La pollinisation des plantes à fleurs, c’est-à-dire le transport du pollen des anthères productrices  aux stigmates, résulte principalement en Europe de trois modes : l’auto-pollinisation passive (transfert par gravité ou contact direct entre anthères et stigmates), le vent (flux polliniques aériens) et les insectes. L’auto-pollinisation passive ne constitue que rarement le mode de pollinisation dominant, et le vent est le vecteur de pollen principal chez seulement 10 % des plantes à fleurs (espèces anémophiles), tandis que les insectes pollinisent la majorité des autres espèces de façon exclusive ou dominante (espèces entomophiles ; Buchmann & Nabhan 1996, Allen-Wardell et al. 1998). 

 

Beaucoup d’insectes floricoles se nourrissent de pollen et/ou nectar sans intervenir de façon significative dans la pollinisation. Ce sont surtout les hyménoptères, et plus particulièrement les abeilles, qui ont une relation indissociable avec les fleurs. En effet, la morphologie des abeilles (présence de poils branchus sur le corps), leur régime alimentaire constitué exclusivement de nectar et de pollen, et leur comportement de butinage (fidélité à une espèce de plante lors d’un voyage),et l’absence de sécrétions qui inhibent la germination du pollen sur leur corps en font des vecteurs de pollen particulièrement efficaces et précis (Michener 2000). Il est ainsi admis aujourd’hui que c’est le mutualisme (relations mutuellement bénéfiques) qui lie les abeilles et les fleurs qui a conduit à la co-évolution et à la diversité des espèces végétales (Crepet 1984) : Plus de 20 000 espèces d’abeilles dans le monde contribuent à la survie et à l’évolution de plus de 80% des espèces végétales (Burd 1994, Buchmann & Nabhan 1996, Allen-Wardell et al. 1998, Michener 2000, Knight et al. 2005). 

 

L’activité pollinisatrice des abeilles domestiques en agriculture est aujourd’hui largement reconnue et plusieurs ouvrages de référence lui sont très largement consacrés (McGregor 1976, Pesson & Louveaux 1984, Free 1993, Delaplane & Mayer 2000). Même si l’importance de cette activité pollinisatrice a été remise en question (Westerkamp 1991, Winfree et al. 2007), elle reste  remarquable à plus d’un titre : sur le plan quantitatif, les abeilles domestiques transportent couramment des dizaines de milliers de grains de pollen sur leurs corps et elles en déposent de grandes quantités sur les stigmates, avec pour conséquence une sélection possible des tubes polliniques dans le style jusqu’aux ovules (Vaissière et al. 1996, Vaissière & Froissart 1996).

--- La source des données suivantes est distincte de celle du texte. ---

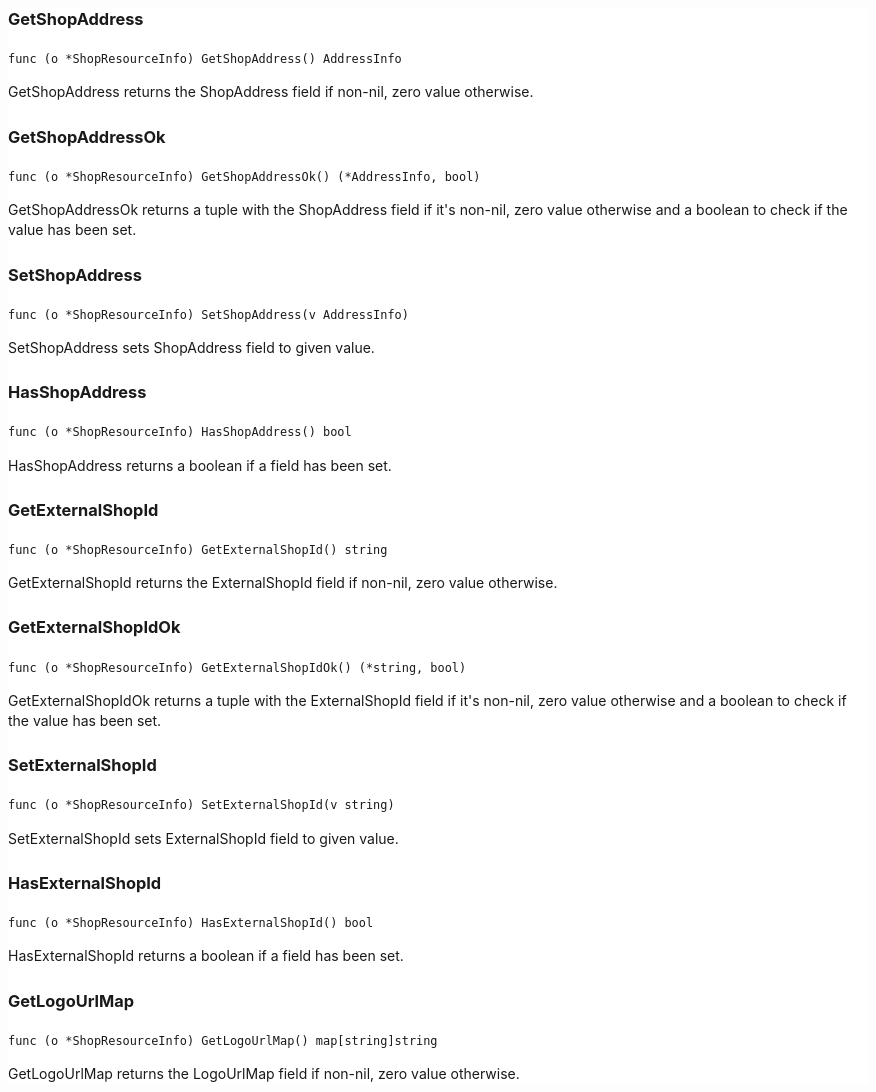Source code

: ### GetShopAddress

`func (o *ShopResourceInfo) GetShopAddress() AddressInfo`

GetShopAddress returns the ShopAddress field if non-nil, zero value otherwise.

### GetShopAddressOk

`func (o *ShopResourceInfo) GetShopAddressOk() (*AddressInfo, bool)`

GetShopAddressOk returns a tuple with the ShopAddress field if it's non-nil, zero value otherwise
and a boolean to check if the value has been set.

### SetShopAddress

`func (o *ShopResourceInfo) SetShopAddress(v AddressInfo)`

SetShopAddress sets ShopAddress field to given value.

### HasShopAddress

`func (o *ShopResourceInfo) HasShopAddress() bool`

HasShopAddress returns a boolean if a field has been set.

### GetExternalShopId

`func (o *ShopResourceInfo) GetExternalShopId() string`

GetExternalShopId returns the ExternalShopId field if non-nil, zero value otherwise.

### GetExternalShopIdOk

`func (o *ShopResourceInfo) GetExternalShopIdOk() (*string, bool)`

GetExternalShopIdOk returns a tuple with the ExternalShopId field if it's non-nil, zero value otherwise
and a boolean to check if the value has been set.

### SetExternalShopId

`func (o *ShopResourceInfo) SetExternalShopId(v string)`

SetExternalShopId sets ExternalShopId field to given value.

### HasExternalShopId

`func (o *ShopResourceInfo) HasExternalShopId() bool`

HasExternalShopId returns a boolean if a field has been set.

### GetLogoUrlMap

`func (o *ShopResourceInfo) GetLogoUrlMap() map[string]string`

GetLogoUrlMap returns the LogoUrlMap field if non-nil, zero value otherwise.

Sur le plan qualitatif, en allant de fleurs en fleurs, les abeilles transportent du pollen issu d’individus d’une même espèce mais génétiquement différents et le dépôt d’allo-pollen permet la fécondation croisée et la reproduction de toutes les espèces auto-incompatibles (Rodet et al. 1998).

 

Enfin en déposant sur les stigmates du pollen viable de plusieurs espèces acquis lors de plusieurs voyages successifs ou dans leur colonie, les abeilles ont aussi largement contribué à l’évolution des espèces végétales en permettant des croisements interspécifiques et intergénériques (Crepet 1984). Cet aspect est particulièrement important dans le cas des abeilles domestiques du fait des transferts de pollen intra-colonie (Vaissière et al. 1994) qui ont pour conséquence que la distance effective de transfert du pollen n’est pas celle d’une ouvrière, mais celle de la colonie toute entière. Et c’est donc le rayon d’action de la colonie qui donne une idée de la distance de brassage génétique possible par les ouvrières d’une colonie d’abeilles domestiques, soit environ 10-12 km et ce, quel que soit le paysage alentour (Visscher & Seeley 1982,Southwick & Buchmann 1995, Steffan-Dewenter & Kuhn 2003).